◆ Stated goal: Copy every one of the following entries word for word, with no changes.

Page element annotations

-----

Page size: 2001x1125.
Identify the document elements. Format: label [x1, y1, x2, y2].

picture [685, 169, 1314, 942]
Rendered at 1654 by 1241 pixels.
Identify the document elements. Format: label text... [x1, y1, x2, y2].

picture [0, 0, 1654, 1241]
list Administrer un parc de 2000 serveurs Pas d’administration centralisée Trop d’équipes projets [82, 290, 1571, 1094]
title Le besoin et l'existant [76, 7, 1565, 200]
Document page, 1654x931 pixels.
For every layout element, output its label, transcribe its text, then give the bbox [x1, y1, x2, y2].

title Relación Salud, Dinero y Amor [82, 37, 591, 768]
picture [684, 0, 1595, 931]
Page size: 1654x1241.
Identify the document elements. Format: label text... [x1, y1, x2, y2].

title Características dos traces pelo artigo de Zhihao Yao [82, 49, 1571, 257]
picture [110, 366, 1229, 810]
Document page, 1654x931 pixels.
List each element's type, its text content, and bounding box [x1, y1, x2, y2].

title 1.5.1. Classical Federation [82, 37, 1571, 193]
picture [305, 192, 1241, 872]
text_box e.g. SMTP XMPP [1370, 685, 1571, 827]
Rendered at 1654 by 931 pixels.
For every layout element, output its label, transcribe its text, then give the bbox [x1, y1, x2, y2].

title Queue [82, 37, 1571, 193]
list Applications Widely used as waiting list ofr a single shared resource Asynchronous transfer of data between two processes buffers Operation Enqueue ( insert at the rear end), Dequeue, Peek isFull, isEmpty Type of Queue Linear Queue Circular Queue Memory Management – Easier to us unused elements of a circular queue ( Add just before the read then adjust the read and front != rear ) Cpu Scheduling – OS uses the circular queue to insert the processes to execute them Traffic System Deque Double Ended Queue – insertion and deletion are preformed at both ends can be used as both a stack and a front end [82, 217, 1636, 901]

-----

◆ Output of the exercise:
Page size: 2001x1125.
Identify the document elements. Format: label [x1, y1, x2, y2].

picture [685, 169, 1314, 942]
Rendered at 1654 by 1241 pixels.
Identify the document elements. Format: label text... [x1, y1, x2, y2].

picture [0, 0, 1654, 1241]
list Administrer un parc de 2000 serveurs Pas d’administration centralisée Trop d’équipes projets [82, 290, 1571, 1094]
title Le besoin et l'existant [76, 7, 1565, 200]
Document page, 1654x931 pixels.
For every layout element, output its label, transcribe its text, then give the bbox [x1, y1, x2, y2].

title Relación Salud, Dinero y Amor [82, 37, 591, 768]
picture [684, 0, 1595, 931]
Page size: 1654x1241.
Identify the document elements. Format: label text... [x1, y1, x2, y2].

title Características dos traces pelo artigo de Zhihao Yao [82, 49, 1571, 257]
picture [110, 366, 1229, 810]
Document page, 1654x931 pixels.
List each element's type, its text content, and bounding box [x1, y1, x2, y2].

title 1.5.1. Classical Federation [82, 37, 1571, 193]
picture [305, 192, 1241, 872]
text_box e.g. SMTP XMPP [1370, 685, 1571, 827]
Rendered at 1654 by 931 pixels.
For every layout element, output its label, transcribe its text, then give the bbox [x1, y1, x2, y2].

title Queue [82, 37, 1571, 193]
list Applications Widely used as waiting list ofr a single shared resource Asynchronous transfer of data between two processes buffers Operation Enqueue ( insert at the rear end), Dequeue, Peek isFull, isEmpty Type of Queue Linear Queue Circular Queue Memory Management – Easier to us unused elements of a circular queue ( Add just before the read then adjust the read and front != rear ) Cpu Scheduling – OS uses the circular queue to insert the processes to execute them Traffic System Deque Double Ended Queue – insertion and deletion are preformed at both ends can be used as both a stack and a front end [82, 217, 1636, 901]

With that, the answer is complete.